Photon-counting CT myocardial extracellular volume: A non-invasive biomarker for fibrosis in patients with hypertrophic cardiomyopathy

Abstract

Purpose: The purpose of this study was to evaluate the diagnostic performance of myocardial extracellular volume (ECV) quantification using dual-source photon-counting detector computed tomography (PCCT) compared to cardiac magnetic resonance imaging (MRI) for assessing the severity of myocardial fibrosis in patients with hypertrophic cardiomyopathy (HCM).

Materials and methods: Patients with HCM due to sarcomere mutations underwent cardiac computed tomography angiography (CCTA) using a first-generation PCCT scanner, followed by comprehensive cardiac MRI. The CCTA protocol included a late iodine enhancement acquisition in spectral mode, 5 min after contrast media injection. ECV was calculated from the iodine ratio of the myocardium and blood pool on late iodine enhancement PCCT images. Cardiac MRI biomarkers included T1 mapping, ECV, and late gadolinium enhancement percentage (LGE). Diagnostic capabilities of PCCT were estimated using sensitivity, specificity, accuracy, interobserver agreement for myocardial fibrosis, area under the receiver operating characteristic curve (AUC) analyses for optimal thresholds, and correlations between tissue characteristics, functional capacity, and biomarkers.

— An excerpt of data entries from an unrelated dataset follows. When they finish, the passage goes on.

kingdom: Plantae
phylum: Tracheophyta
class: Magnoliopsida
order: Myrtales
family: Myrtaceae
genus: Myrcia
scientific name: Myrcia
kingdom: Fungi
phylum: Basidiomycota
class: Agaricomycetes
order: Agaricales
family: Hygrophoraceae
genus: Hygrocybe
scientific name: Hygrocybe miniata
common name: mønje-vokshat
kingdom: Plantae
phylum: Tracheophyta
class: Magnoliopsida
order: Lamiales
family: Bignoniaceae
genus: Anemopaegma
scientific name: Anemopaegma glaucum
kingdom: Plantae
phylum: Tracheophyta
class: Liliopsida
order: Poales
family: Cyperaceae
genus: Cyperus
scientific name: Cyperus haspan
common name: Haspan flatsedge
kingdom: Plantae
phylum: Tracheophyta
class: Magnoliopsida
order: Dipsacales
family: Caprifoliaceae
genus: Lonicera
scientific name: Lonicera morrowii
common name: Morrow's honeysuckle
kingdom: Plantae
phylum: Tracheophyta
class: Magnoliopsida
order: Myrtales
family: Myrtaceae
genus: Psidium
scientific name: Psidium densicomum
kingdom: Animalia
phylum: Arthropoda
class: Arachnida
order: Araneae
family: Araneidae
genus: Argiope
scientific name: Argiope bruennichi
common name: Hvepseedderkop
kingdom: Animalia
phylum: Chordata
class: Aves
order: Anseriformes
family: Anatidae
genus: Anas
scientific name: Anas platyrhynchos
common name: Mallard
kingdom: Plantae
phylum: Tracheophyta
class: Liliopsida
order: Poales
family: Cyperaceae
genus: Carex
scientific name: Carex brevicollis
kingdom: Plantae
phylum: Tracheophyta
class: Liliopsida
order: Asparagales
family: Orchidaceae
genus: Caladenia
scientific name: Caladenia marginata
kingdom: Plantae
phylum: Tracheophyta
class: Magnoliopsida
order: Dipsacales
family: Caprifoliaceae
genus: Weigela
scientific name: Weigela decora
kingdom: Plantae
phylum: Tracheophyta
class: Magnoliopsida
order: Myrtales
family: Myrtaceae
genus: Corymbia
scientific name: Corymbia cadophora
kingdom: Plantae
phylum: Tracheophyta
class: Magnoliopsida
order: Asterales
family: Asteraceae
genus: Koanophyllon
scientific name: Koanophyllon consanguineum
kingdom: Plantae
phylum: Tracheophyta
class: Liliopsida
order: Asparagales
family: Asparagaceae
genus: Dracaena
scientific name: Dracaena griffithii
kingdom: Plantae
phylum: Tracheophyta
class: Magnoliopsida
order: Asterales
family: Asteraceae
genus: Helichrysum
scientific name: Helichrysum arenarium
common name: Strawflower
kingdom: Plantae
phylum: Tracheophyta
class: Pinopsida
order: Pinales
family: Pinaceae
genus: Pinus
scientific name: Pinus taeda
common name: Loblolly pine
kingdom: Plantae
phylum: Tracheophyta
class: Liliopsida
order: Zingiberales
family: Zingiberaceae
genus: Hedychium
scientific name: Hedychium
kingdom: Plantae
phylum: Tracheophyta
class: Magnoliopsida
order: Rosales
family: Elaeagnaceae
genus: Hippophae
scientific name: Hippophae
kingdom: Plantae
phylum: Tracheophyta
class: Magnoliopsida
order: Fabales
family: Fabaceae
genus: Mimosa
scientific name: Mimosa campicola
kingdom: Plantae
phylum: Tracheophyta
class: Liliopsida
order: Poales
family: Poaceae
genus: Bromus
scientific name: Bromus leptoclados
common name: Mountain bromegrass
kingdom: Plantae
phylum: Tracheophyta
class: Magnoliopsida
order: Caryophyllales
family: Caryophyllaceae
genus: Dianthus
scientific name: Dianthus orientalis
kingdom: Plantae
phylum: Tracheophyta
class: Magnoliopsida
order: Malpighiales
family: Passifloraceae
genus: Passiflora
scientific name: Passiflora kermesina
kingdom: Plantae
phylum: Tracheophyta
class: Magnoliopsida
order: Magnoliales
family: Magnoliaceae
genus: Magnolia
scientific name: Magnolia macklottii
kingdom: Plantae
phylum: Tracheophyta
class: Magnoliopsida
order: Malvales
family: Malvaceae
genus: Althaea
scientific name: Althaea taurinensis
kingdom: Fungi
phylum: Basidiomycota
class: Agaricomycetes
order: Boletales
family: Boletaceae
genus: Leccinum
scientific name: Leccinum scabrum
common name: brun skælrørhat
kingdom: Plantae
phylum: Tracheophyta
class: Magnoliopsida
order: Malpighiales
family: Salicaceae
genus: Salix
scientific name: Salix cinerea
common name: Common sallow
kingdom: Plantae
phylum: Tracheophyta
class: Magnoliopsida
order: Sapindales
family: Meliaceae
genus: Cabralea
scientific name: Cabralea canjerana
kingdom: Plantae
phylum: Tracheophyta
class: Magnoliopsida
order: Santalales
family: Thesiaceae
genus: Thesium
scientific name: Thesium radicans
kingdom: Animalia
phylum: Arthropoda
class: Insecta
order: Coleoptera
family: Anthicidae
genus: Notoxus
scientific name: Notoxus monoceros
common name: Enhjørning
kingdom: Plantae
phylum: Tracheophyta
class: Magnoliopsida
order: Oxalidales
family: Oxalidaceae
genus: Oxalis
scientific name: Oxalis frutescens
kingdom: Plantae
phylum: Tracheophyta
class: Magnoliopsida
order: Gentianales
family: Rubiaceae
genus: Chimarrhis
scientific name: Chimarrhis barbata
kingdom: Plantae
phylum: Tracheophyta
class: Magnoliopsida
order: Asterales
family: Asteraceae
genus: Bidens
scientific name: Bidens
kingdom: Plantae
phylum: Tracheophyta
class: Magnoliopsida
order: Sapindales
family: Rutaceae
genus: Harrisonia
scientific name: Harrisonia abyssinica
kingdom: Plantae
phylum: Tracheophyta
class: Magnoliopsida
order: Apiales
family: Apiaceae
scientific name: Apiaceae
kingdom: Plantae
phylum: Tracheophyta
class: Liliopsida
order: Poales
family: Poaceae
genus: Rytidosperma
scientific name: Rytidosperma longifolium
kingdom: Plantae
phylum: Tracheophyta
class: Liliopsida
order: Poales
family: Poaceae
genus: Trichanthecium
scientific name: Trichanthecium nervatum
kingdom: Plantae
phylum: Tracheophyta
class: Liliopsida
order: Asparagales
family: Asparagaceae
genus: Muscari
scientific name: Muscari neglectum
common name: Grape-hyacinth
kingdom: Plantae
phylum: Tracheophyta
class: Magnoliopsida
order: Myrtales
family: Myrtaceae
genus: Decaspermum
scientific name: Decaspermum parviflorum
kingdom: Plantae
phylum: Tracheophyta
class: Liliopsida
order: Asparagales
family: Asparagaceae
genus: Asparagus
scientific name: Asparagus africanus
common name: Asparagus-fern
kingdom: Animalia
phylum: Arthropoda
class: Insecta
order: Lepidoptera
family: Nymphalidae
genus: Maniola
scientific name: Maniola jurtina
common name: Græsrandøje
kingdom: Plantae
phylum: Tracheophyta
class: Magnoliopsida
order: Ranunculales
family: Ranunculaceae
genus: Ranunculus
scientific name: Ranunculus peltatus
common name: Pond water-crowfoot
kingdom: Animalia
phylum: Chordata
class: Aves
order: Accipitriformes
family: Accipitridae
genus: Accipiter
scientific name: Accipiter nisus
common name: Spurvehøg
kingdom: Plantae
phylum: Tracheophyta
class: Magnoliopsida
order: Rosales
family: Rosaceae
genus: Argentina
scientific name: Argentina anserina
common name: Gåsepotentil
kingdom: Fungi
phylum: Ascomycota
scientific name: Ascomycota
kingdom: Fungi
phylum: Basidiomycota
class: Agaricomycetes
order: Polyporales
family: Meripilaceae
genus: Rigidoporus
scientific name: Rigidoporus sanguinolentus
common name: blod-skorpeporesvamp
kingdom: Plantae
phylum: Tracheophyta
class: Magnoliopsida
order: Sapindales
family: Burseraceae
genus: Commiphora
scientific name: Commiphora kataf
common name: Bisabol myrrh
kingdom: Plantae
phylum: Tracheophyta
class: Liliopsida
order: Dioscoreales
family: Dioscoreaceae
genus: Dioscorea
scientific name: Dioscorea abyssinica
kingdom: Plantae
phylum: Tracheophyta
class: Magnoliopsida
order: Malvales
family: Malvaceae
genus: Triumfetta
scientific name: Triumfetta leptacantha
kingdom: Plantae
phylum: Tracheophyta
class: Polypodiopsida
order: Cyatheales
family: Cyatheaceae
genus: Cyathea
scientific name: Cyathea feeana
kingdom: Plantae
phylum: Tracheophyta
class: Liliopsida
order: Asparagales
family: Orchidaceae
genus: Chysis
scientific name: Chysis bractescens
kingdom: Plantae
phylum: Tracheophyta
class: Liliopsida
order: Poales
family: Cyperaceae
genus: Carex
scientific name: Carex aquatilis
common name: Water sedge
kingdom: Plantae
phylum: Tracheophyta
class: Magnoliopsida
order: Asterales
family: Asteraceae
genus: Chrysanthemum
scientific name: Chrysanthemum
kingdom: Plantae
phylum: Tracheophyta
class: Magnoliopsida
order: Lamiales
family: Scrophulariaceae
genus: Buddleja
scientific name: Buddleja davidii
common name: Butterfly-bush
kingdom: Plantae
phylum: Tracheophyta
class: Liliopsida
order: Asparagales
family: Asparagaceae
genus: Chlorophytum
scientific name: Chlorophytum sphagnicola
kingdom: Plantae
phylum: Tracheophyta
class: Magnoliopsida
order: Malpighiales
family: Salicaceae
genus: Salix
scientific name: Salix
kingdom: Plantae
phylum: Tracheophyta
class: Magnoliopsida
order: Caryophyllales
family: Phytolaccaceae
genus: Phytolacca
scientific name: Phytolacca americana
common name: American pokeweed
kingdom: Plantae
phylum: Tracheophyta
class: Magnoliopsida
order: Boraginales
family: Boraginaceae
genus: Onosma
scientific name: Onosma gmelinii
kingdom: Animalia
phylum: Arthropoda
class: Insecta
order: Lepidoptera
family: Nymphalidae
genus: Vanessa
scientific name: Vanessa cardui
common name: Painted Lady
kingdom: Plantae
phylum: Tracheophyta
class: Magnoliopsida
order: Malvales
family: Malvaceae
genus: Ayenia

Results: Thirty patients were retrospectively included. There were 22 men and eight women with a mean age of 59 ± 13.8 (standard deviation [SD]). The mean dose length product of late enhancement PCCT scanning was 105 ± 45 (SD) mGy.cm. No significant differences were found between global PCCT-derived ECV (30.0 ± 4.8 [SD] %) and MRI-derived ECV (30.62 ± 4.2 [SD] %) (P = 0.59). Linear regression revealed a strong segmental correlation between PCCT and MRI (basal, r = 0.89; mid-ventricular, r = 0.85; apical, r = 0.85; P < 0.001). An optimal PCCT-derived ECV threshold of 33.4 % allowed the diagnosis of LGE ≥ 15 % with 80 % sensitivity, 76 % specificity, and an AUC of 0.77, not significantly different from MRI-derived ECV (threshold 33.9 %; sensitivity, 80 %; specificity, 76 %, AUC, 0.80; P = 0.176). PCCT-derived ECV correlated with peak VO₂ (r = -0.76) and NT-proBNP levels (r = 0.59).

Conclusion: PCCT-derived ECV shows promise for quantifying myocardial fibrosis in HCM, offering a valuable non-invasive alternative to cardiac MRI, especially for patients with contraindications or those requiring combined CCTA and myocardial assessment.

Keywords: Computed tomography; Dual-source photon counting CT; Extracellular volume; Hypertrophic cardiomyopathy; Myocardial fibrosis.